Author: Teresa Greenhill

The holidays can be especially difficult for seniors in recovery. You might be used to being the matriarch at holiday gatherings. The one who hosted the big dinners, the one who graciously wrote all the cards, wrapped the gifts, and gave the toast. But addiction may have changed that.

If you’re a senior in addiction recovery, the winter holidays may have taken on a different tone and have become more of a time to seek forgiveness and repair family rifts.

If you’re not sure where to begin and how to move forward with your family, here are some tips for those who wish make amends and those who need to accept them.

Holiday temptations

Recovery survivors need to prioritize their sobriety around the holidays. Short daylight hours combined with possible isolation can be triggers for relapse. Consider these tips to combat that:

  • Ask family members to listen to your story. Recovery survivors need to tell the story of how they became addicted and how they recovered. Your family will, hopefully, be more understanding and compassionate if they hear from you what your triggers were and are.
  • Make sure you are keeping medical appointments. Addiction is not only a psychological disease, but t may have left behind many health issues that need consistent attention. For instance, many people in recovery end up in some stage of liver disease. Your health is your number one priority, so don’t skip or defer appointments around the holidays.
  • Learn to use sober apps. There are a variety of apps that support your recovery by updating you on how many days you’ve been sober, how much money you’re saving by not drinking, etc.
    Ask friends and family for extra quality time. Loneliness is one of the worst symptoms of addiction, even in recovery.
  • Ask friends and family to attend open AA or NA meetings with you.

Supporting your relative in recovery

Perhaps you’re on the other side of the table this holiday season. Perhaps you’re dealing with a senior friend or relative who is in recovery. In that event, forgiving is the first step to mending fences with someone who might be very close to you, maybe even a parent.

To a great extent, forgiveness is an act of the will. So, if you need a motive, consider this: Forgiveness is one of the only true paths to happiness. Forgiveness allows you to quit brooding about the time your mother was drunk and forgot to take you to your dentist appointment. Forgiveness allows you to concentrate on all the good things you’ve built into your life, despite any less-than-ideal parenting you received. Forgiveness makes you, once and for all time, a better person.
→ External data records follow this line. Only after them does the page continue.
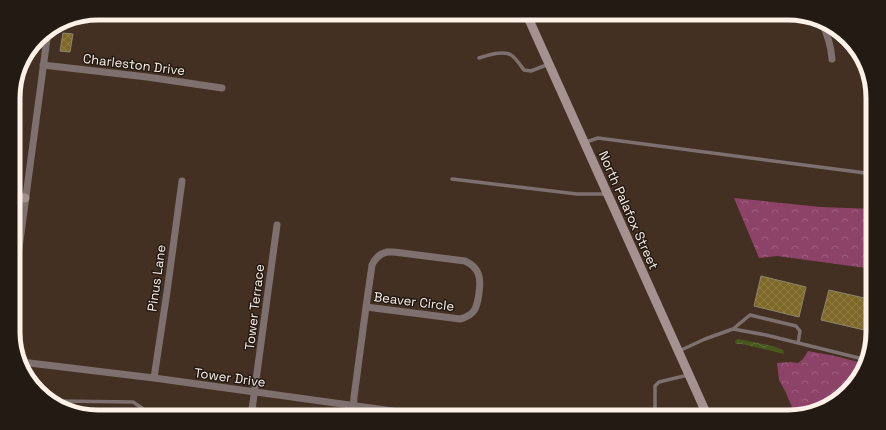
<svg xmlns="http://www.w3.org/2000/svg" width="886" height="430" font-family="'Space Grotesk',sans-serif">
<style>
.forest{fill:url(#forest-crowns)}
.water{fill:url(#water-waves)}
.building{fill:url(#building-cross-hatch);stroke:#8f866e}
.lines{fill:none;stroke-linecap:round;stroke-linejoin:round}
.lane{stroke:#7d706f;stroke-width:3.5}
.street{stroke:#7d706f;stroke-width:7}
.secondary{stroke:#a5918f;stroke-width:9}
.labels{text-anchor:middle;stroke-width:3;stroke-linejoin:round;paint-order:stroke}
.street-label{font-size:13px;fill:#fdf1e8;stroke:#231a14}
.rim{fill:none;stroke:#fdf1e8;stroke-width:5}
</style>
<defs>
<pattern id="forest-crowns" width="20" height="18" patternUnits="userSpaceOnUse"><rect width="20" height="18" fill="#8d4367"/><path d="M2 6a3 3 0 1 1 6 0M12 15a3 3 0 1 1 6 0" fill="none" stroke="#9e5f7d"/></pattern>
<pattern id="water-waves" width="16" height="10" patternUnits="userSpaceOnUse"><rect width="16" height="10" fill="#46581c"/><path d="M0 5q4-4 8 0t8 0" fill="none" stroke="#62703d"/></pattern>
<pattern id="building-cross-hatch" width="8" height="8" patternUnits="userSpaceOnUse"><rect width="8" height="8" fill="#7d6827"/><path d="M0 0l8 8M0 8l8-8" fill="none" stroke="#907e46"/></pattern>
</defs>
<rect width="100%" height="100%" fill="#433022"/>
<path class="forest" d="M734 198 821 207 873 209V269L777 256 759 258Z
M808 351 835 356 866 364 864 369 835 403 796 416 785 391 779 380 777 363 790 362 798 363 803 359Z"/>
<path class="water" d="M738 339 773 346 783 350 784 354 742 344H736L735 341Z"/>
<path class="building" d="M63 33 73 34 70 52 60 51Z
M13 101 22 103 19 120 13 119Z
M761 276 806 287 799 317 754 306Z
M829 290 873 300V332L821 320Z"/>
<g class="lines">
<path class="lane" d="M479 58C488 55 503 50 511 55 515 57 521 66 524 70L531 71 549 64
M586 142 598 138 873 174
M452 179 577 194H606
M733 329 766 335 867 360
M679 351 705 339 733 329 750 315 796 326 800 331 798 343
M52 401H58L133 402 142 408 144 417
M655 417V386L659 382 688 375
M718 417 729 415 732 417"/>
<path class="street" d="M821 21C827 33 831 45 832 59
M43 65 147 77 222 88
M387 252H394L465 261C480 268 481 278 479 293 477 308 475 315 460 319L366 307 372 265C375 258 379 254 387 252Z
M14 286 48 31
M21 362 154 378 436 417
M154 378 167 292 182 181
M251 417 277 225
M353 417 354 397 366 307"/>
<path class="secondary" d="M526 13 708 417
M13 197 25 198"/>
</g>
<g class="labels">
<g class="street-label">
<text transform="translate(134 64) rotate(7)" y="5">Charleston Drive</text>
<text transform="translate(629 210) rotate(66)" y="5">North Palafox Street</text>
<text transform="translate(156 278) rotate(-82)" y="5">Pinus Lane</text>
<text transform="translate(414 301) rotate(7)" y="5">Beaver Circle</text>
<text transform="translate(254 307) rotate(-83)" y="5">Tower Terrace</text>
<text transform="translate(230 377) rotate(8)" y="5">Tower Drive</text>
</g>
</g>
<path d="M0 0H886V430H0ZM98 20H788A78 78 0 0 1 866 98V332A78 78 0 0 1 788 410H98A78 78 0 0 1 20 332V98A78 78 0 0 1 98 20Z" fill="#231a14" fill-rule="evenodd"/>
<path class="rim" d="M98 20H788A78 78 0 0 1 866 98V332A78 78 0 0 1 788 410H98A78 78 0 0 1 20 332V98A78 78 0 0 1 98 20Z"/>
</svg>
If your friend or relative’s addiction went so far as to result in violence, you should carefully consider hiring a therapist to help the two of you repair your relationship. Most psychologists recommend reconciliation if the bad behavior is in the past. If a parent is still abusing you, you are under no obligation to forgive–or even spend time with that person.

Specify amends

Recovery survivors need to apologize to the people whom they’ve wronged. Other amends may be in order, as well.

If, for instance, your mother stole your television and jewelry while she was using, it’s reasonable to demand that she repay the value of those items as part of her amends. Once your parent has made amends, it’s incumbent on you to do your part and offer true forgiveness.

In closing

The holidays are a tough time for a lot of people. The pressure to break the bank on gifts hits some people hard while others struggle with loneliness and rejection by their families. Remember that reaching out to someone you’ve hurt is hard, but learning to ask for forgiveness and in turn them accepting and allowing you both to move forward may be the best gift you give one another this season.